# natural preservatives for pastries



## sweetie (Jun 16, 2006)

Hi

does anyone know what sort of natural preservatives can be used for pastries.
Your ideas will be appreciated:roll:


----------



## chefpeon (Jun 14, 2006)

That almost sounds like an oxymoron. :crazy:

I mean, there are certain ingredients that are used in baked goods that extend shelf life.....like pastries with high fat and sugar content will last a lot longer than a loaf of french bread, which has no sugar or fat content. Generally, the more moisture a baked good can retain, the longer it will stay fresh.

In my 16 years of pastry work, I have used dough conditioners at times and emulsified shortenings, but I would not call these natural at all.

I honestly don't know if there is a "magic ingredient" you could add to a baked good and have it be completely all natural.

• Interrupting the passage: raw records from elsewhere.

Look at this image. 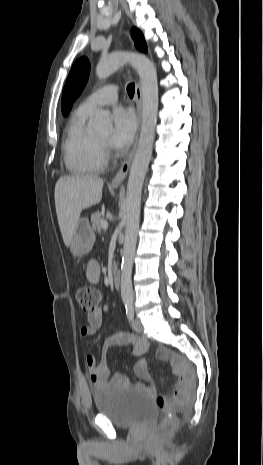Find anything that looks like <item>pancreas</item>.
Segmentation results:
<instances>
[{
  "label": "pancreas",
  "mask_w": 263,
  "mask_h": 465,
  "mask_svg": "<svg viewBox=\"0 0 263 465\" xmlns=\"http://www.w3.org/2000/svg\"><path fill=\"white\" fill-rule=\"evenodd\" d=\"M104 219L102 218V215L100 212H96L94 213L92 216H91V223H92V228L93 230L99 232L101 231V222L103 221Z\"/></svg>",
  "instance_id": "obj_1"
}]
</instances>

If anyone knows otherwise, fill me in.

Meanwhile here's an interesting site on common food preservatives and their functions:
http://www.anarac.com/additives_and_preservatives.htm


----------



## foodpump (Oct 10, 2005)

Yup. Been around for thousands of years. Honey, and raisins.


----------



## momoreg (Mar 4, 2000)

Specifically, which pastries?


----------



## sweetie (Jun 16, 2006)

Thanks for your ideas.

I mean beef pastries and sausage rolls for commercial purposes


----------